Lawyers representing Mexico asked the 9th Circuit Court of Appeals in a filing Wednesday to uphold a lower-court ruling that blocked police from enforcing the ban. Mexico argued the ban harms diplomatic relations between the United States, undermines the U.S.'s ability to speak to a foreign country with one voice and encourages the marginalization of Mexicans and people who appear to be from Latin America.
"Mexico cannot conduct effective negotiations with the United States when the foreign policy decisions of the federal governments are undermined by the individual policies of individual states," lawyers for the Mexican government said in a friend-of-the-court brief.
The harboring ban was in effect from late July 2010 until U.S. District Judge Susan Bolton blocked its enforcement on Sept. 5. Two weeks before Bolton shelved the ban, she said during a hearing that she knew of no arrests that were made under the provision.
The prohibition has been overshadowed by other parts of the law, including a requirement that went into effect on Sept. 18 that officers, while enforcing other laws, question the immigration status of those suspected of being in the country illegally.
The U.S. Supreme Court upheld the questioning requirement earlier this year, but also struck down other sections of the law, such as a requirement that immigrants obtain or carry immigration registration papers. The nation's highest court didn't consider the harboring ban.

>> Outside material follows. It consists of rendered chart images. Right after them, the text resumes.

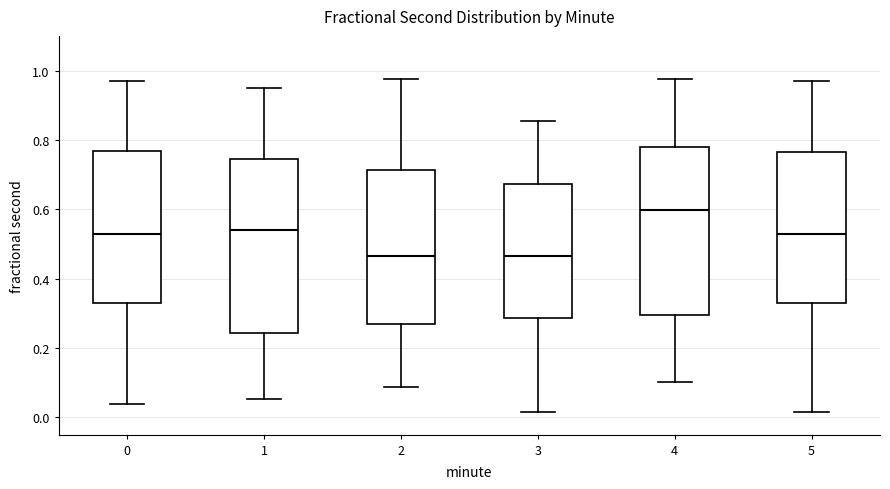

Reading left to right, read every box against the y-axis: the position of its median line, the range the box covers, and the ends of its whiskers. The values are not printed on the chart, so give them approximately, as read against the axis.

0: median 0.52, box 0.32 to 0.76, whiskers 0.04 to 0.98
1: median 0.54, box 0.24 to 0.74, whiskers 0.06 to 0.96
2: median 0.46, box 0.28 to 0.72, whiskers 0.08 to 0.98
3: median 0.46, box 0.28 to 0.68, whiskers 0.02 to 0.86
4: median 0.60, box 0.30 to 0.78, whiskers 0.10 to 0.98
5: median 0.52, box 0.32 to 0.76, whiskers 0.02 to 0.98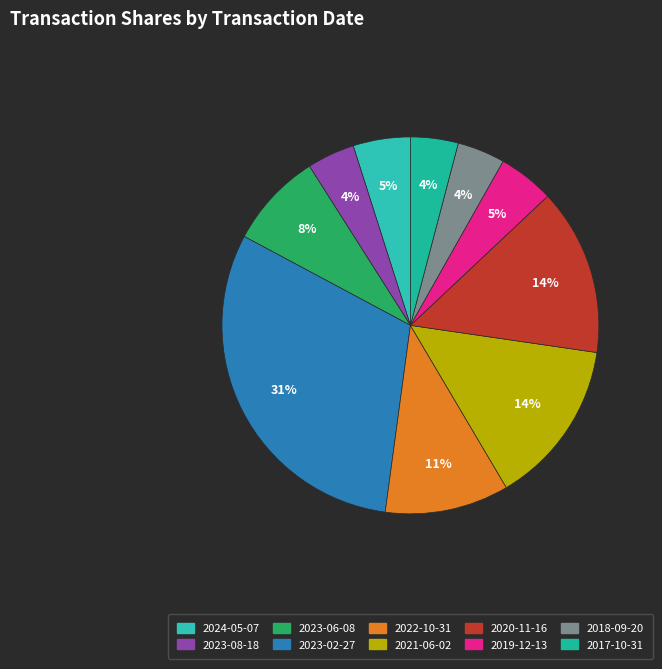

Is it true that 2023-06-08 is 8% of the pie?

True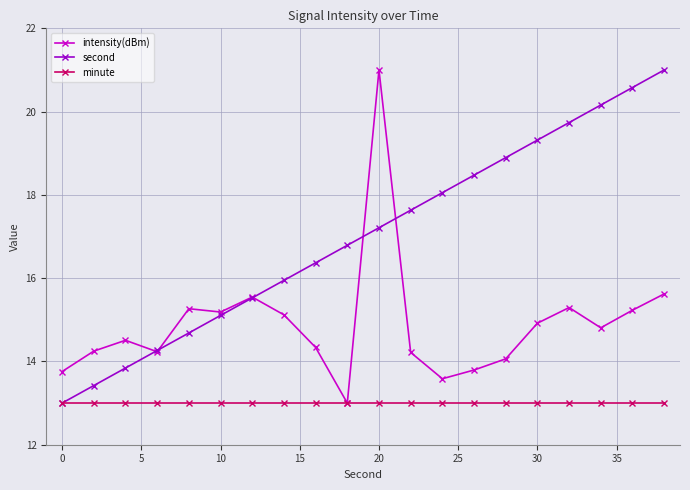

Which series ends up on top after the final intersection of intensity(dBm) and second?

second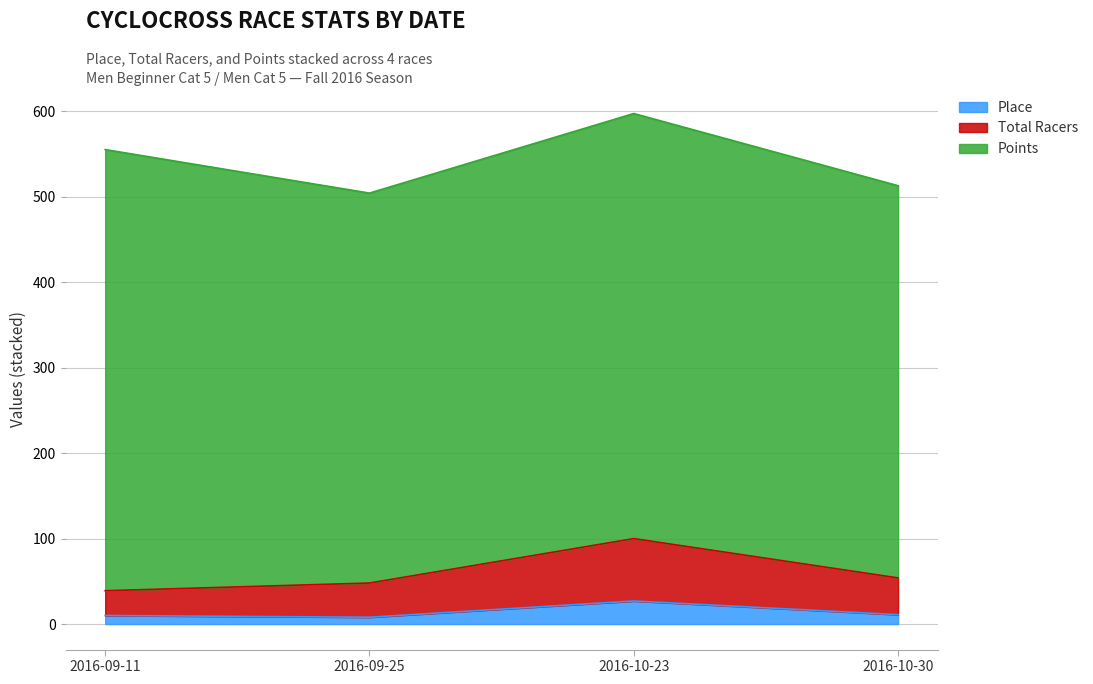

True or false: Place and Total Racers intersect in this chart.

False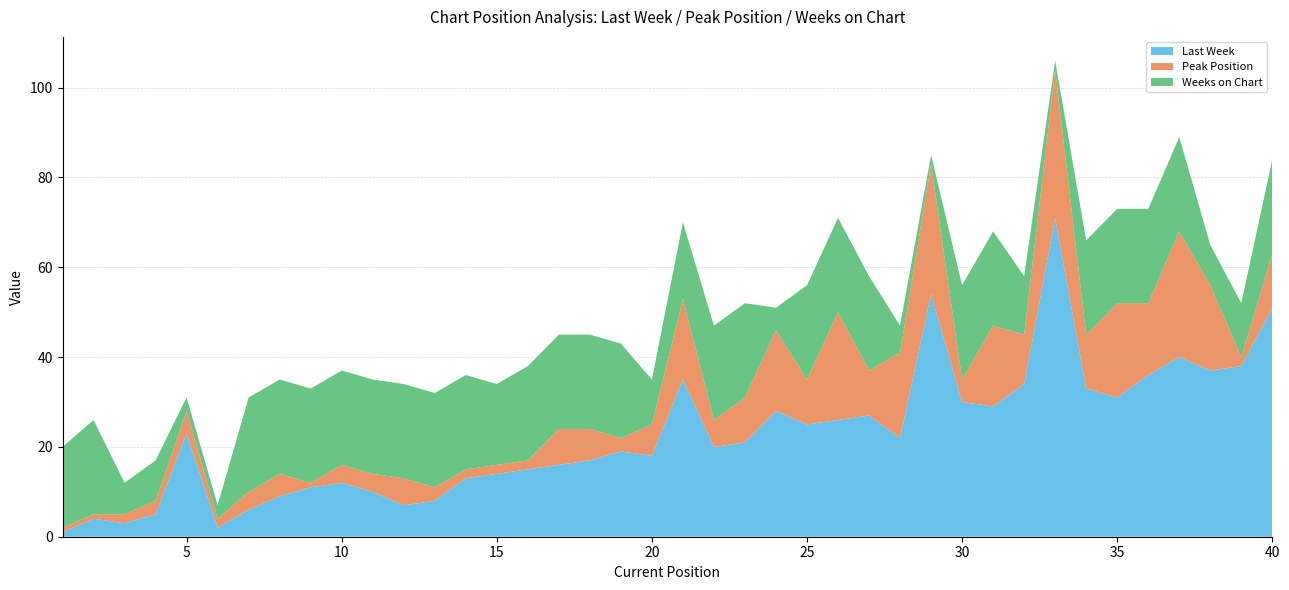

Reading left to right, transcribe all the data shown in this chart.

Last Week: 1	4	3	5	23	2	6	9	11	12	10	7	8	13	14	15	16	17	19	18	35	20	21	28	25	26	27	22	54	30	29	34	71	33	31	36	40	37	38	51
Peak Position: 1	1	2	3	5	2	4	5	1	4	4	6	3	2	2	2	8	7	3	7	18	6	10	18	10	24	10	19	29	5	18	11	33	12	21	16	28	19	2	12
Weeks on Chart: 18	21	7	9	3	3	21	21	21	21	21	21	21	21	18	21	21	21	21	10	17	21	21	5	21	21	21	6	2	21	21	13	2	21	21	21	21	9	12	21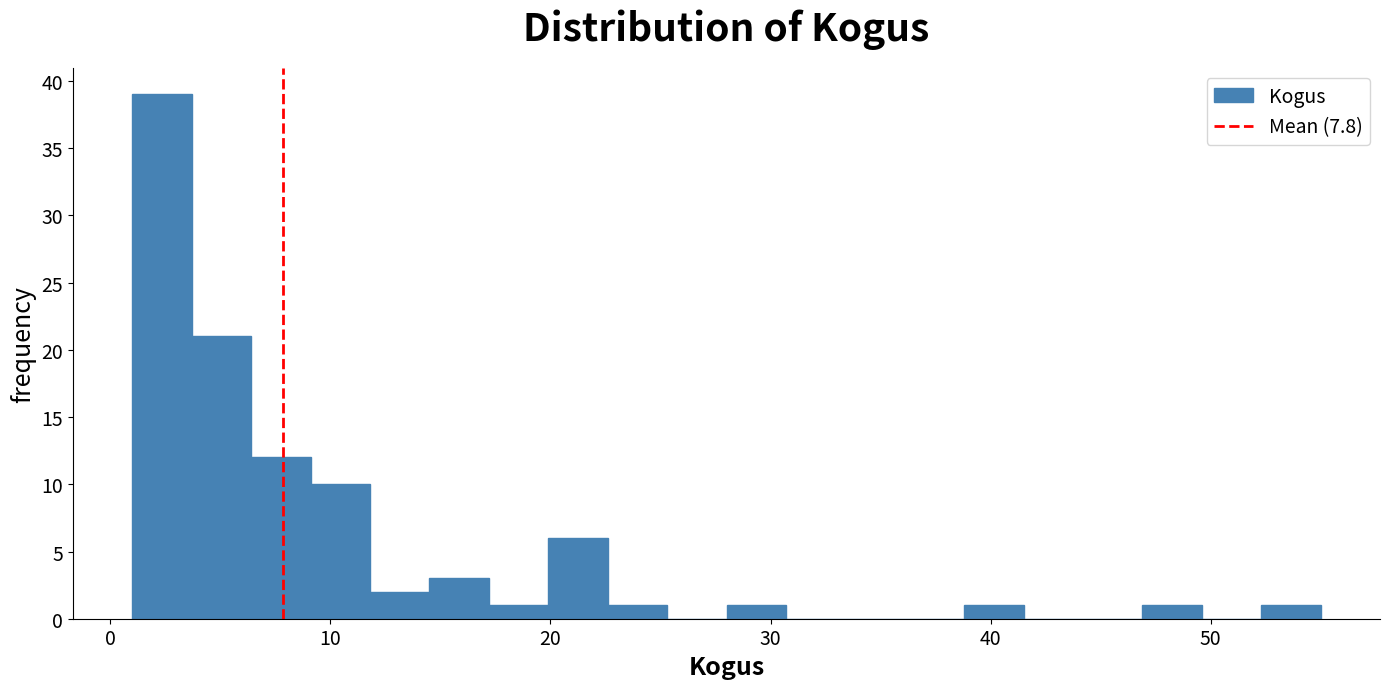

Read against the x-axis, roughly where is the centre of the tallest bar?

2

Arizona Gov. Jan Brewer, who signed the measure known as SB1070 into law and serves as the statute's chief defender, has asked the appeals court to reverse Bolton's ruling on the harboring ban.
Brewer spokesman Matt Benson said Arizona's harboring ban mirrored federal law and that Mexico was interfering with a matter in U.S. courts.
"Mexico's own immigration laws are significantly more heavy-handed than anything imposed as a result of SB1070. Does the Mexican government believe the nearly identical U.S. federal law harms diplomatic relations between the U.S. and Mexico?" he said.
This wasn't the first time a foreign government has chimed in during disputes over the immigration law.
In 2010, Mexico urged the courts to declare the law unconstitutional, and 10 other Latin American countries had joined in expressing their opposition to the law.
Brewer had said the foreign governments were meddling in an internal legal dispute between the United States and one of its states.
No other countries have joined in Mexico's latest friend-of-court brief.